The Kenny Rogers Children's Center is just one of many organizations that have benefited from the rodeo since it began in 1953. Among some of the numerous beneficiaries have been the Sikeston YMCA, Missouri Delta Medical Center, Southeast Missouri State University, Three Rivers College, food pantries, school systems, area law enforcement agencies, fire departments, homeless shelters, drug rehabilitation programs and many others.
"Over the last 10 years, we've given more than $1.5 million back into the community," Quick reported. The Sikeston Jaycees donated millions more prior to that, but Quick has only been a member of the organization since 2012 so he said he could only speak for the past decade.
Quick and Bizzell estimate the rodeo's expenses will be about $1.2 million this year to cover approximately $200,000 in prize money, various bills, the cost of entertainment, and the salary of the rodeo's one employee (everyone else associated with the event works on a volunteer basis). Whatever is left is donated to various charitable causes.
Ticket sales generate about half the rodeo's revenue followed by food and beverage sales and sponsorships.
"The gate is a huge source of revenue," Bizzell said. "We try to sell 10,300 tickets a night, which would be considered full capacity."
Over the years, the rodeo has built a loyal following of fans.
"This is our 69th annual rodeo and I would love to see the stats about how many season ticket holder families have been attending since the first year," Bizzell said. "It's probably a large percentage because there have been families around that have supported us from the beginning."
As for sponsors, Bizzell said several of them — such as 3 Eagles Distributing of Southeast Missouri and Floyd's Equipment in Sikeston — have been longtime supporters "because they know their money is going to a good cause."
Although it is now one of the most successful rodeos on the PRCA circuit and second-biggest Jaycee event in Missouri (surpassed only by a joint event by the St. Charles and Jefferson City Jaycees annually at the Missouri State Fair), the Sikeston rodeo came within just one vote of never happening.

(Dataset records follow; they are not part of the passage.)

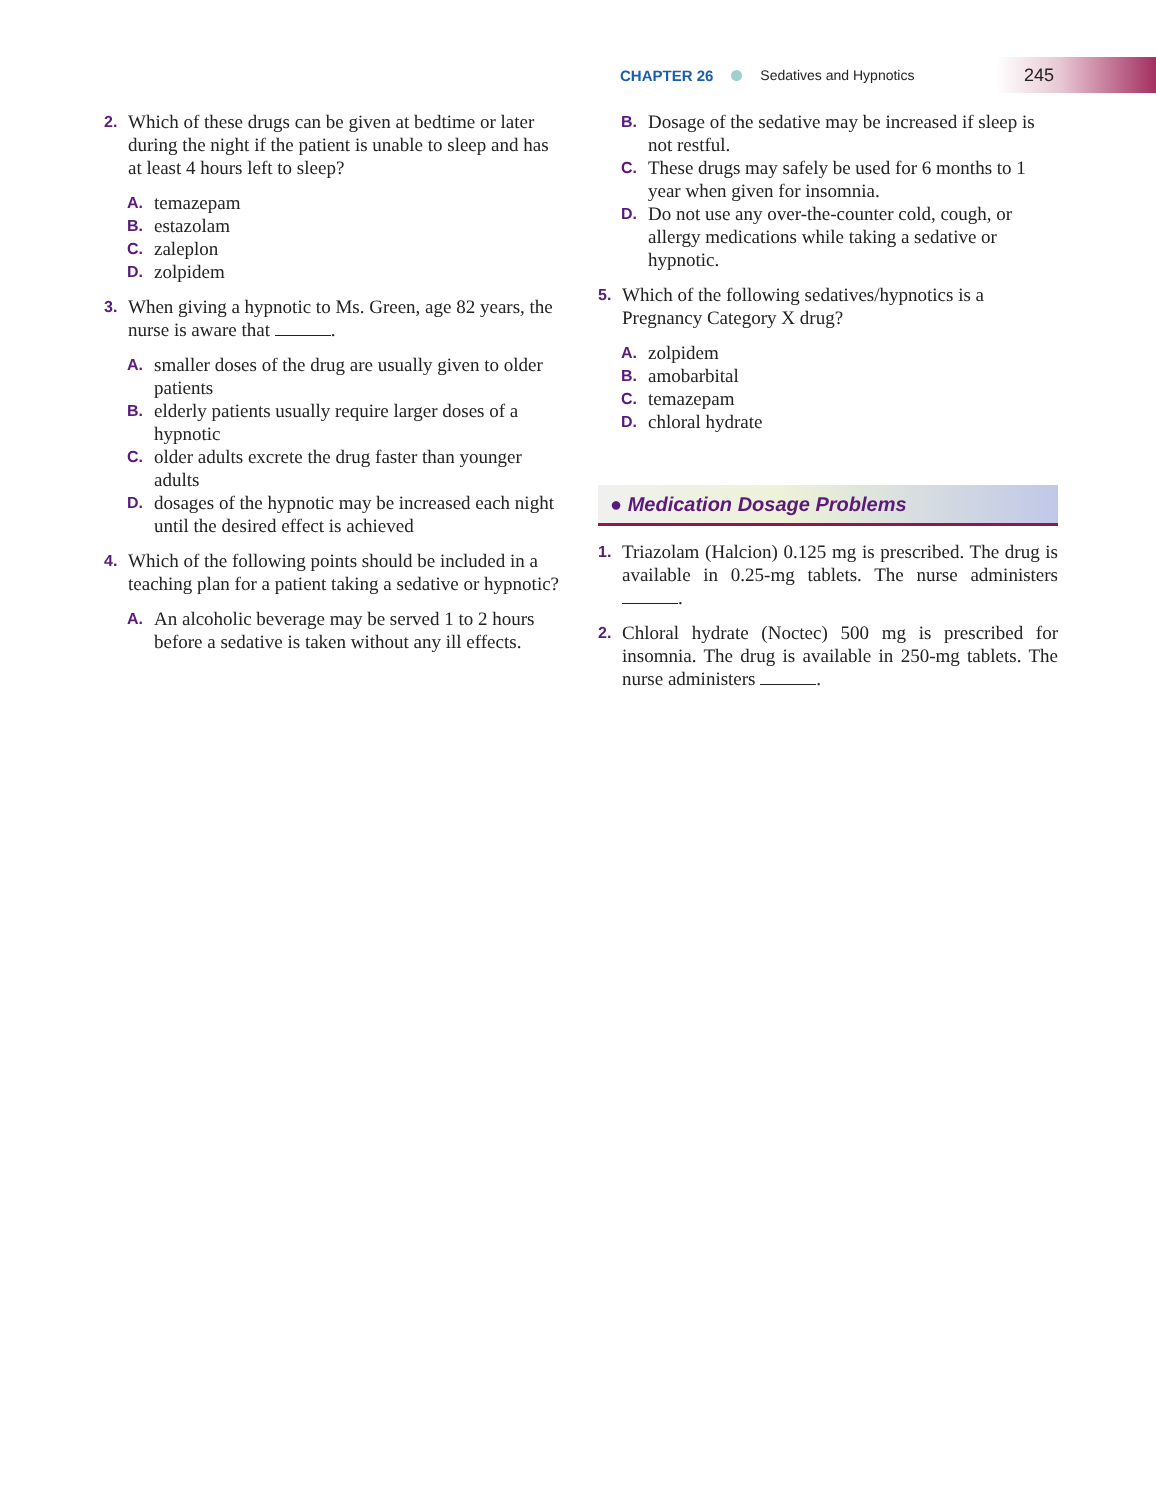CHAPTER 26 Sedatives and Hypnotics 245
2.
Which of these drugs can be given at bedtime or later during the night if the patient is unable to sleep and has at least 4 hours left to sleep?
A.
temazepam
B.
estazolam
C.
zaleplon
D.
zolpidem
3.
When giving a hypnotic to Ms. Green, age 82 years, the nurse is aware that .
A.
smaller doses of the drug are usually given to older patients
B.
elderly patients usually require larger doses of a hypnotic
C.
older adults excrete the drug faster than younger adults
D.
dosages of the hypnotic may be increased each night until the desired effect is achieved
4.
Which of the following points should be included in a teaching plan for a patient taking a sedative or hypnotic?
A.
An alcoholic beverage may be served 1 to 2 hours before a sedative is taken without any ill effects.
B.
Dosage of the sedative may be increased if sleep is not restful.
C.
These drugs may safely be used for 6 months to 1 year when given for insomnia.
D.
Do not use any over-the-counter cold, cough, or allergy medications while taking a sedative or hypnotic.
5.
Which of the following sedatives/hypnotics is a Pregnancy Category X drug?
A.
zolpidem
B.
amobarbital
C.
temazepam
D.
chloral hydrate
● Medication Dosage Problems
1.
Triazolam (Halcion) 0.125 mg is prescribed. The drug is available in 0.25-mg tablets. The nurse administers .
2.
Chloral hydrate (Noctec) 500 mg is prescribed for insomnia. The drug is available in 250-mg tablets. The nurse administers .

In the early 1950s, one of the Jaycees, Louis Jones, had an uncle named Art Saunders who worked as a traveling salesman for a milling company in Kansas City. During his travels in Western states, Saunders became a rodeo fan, and during a visit with Jones in the fall of 1952, Saunders suggested the Jaycees start a rodeo in Sikeston.
Jones pitched the idea to other Jaycees, but many of them were skeptical and had the misconception a rodeo was nothing more than a "wild West show" with actors dressed up like cowboys and Indians.
The project was debated for months until it finally came up for a vote at a Jaycee meeting in May 1953. Thirty-one of the group's 35 members attended the meeting and when the votes were counted, there were 16 in favor of the rodeo and 15 against it.
Because of that one vote margin, the first rodeo was held that September on the Sikeston VFW Memorial Park grounds. It didn't take long before the event outgrew its original location and was moved to its current 52-acre site on North Ingram Road.
The arena there, named in honor of Art Saunders, is said to be the only rodeo venue on the PRCA circuit shaped like a triangle. According to Quick, that's because at one time Sikeston was vying to host the Little League World Series there.
Tickets for this year's rodeo may be purchased online at www.sikestonrodeo.com or by calling (800) 455-BULL.
(By the way, it's possible Garth Brooks may have been thinking about Southeast Missouri when he released "Rodeo" in 1991 after all because he performed at the Sikeston rodeo in 1990.)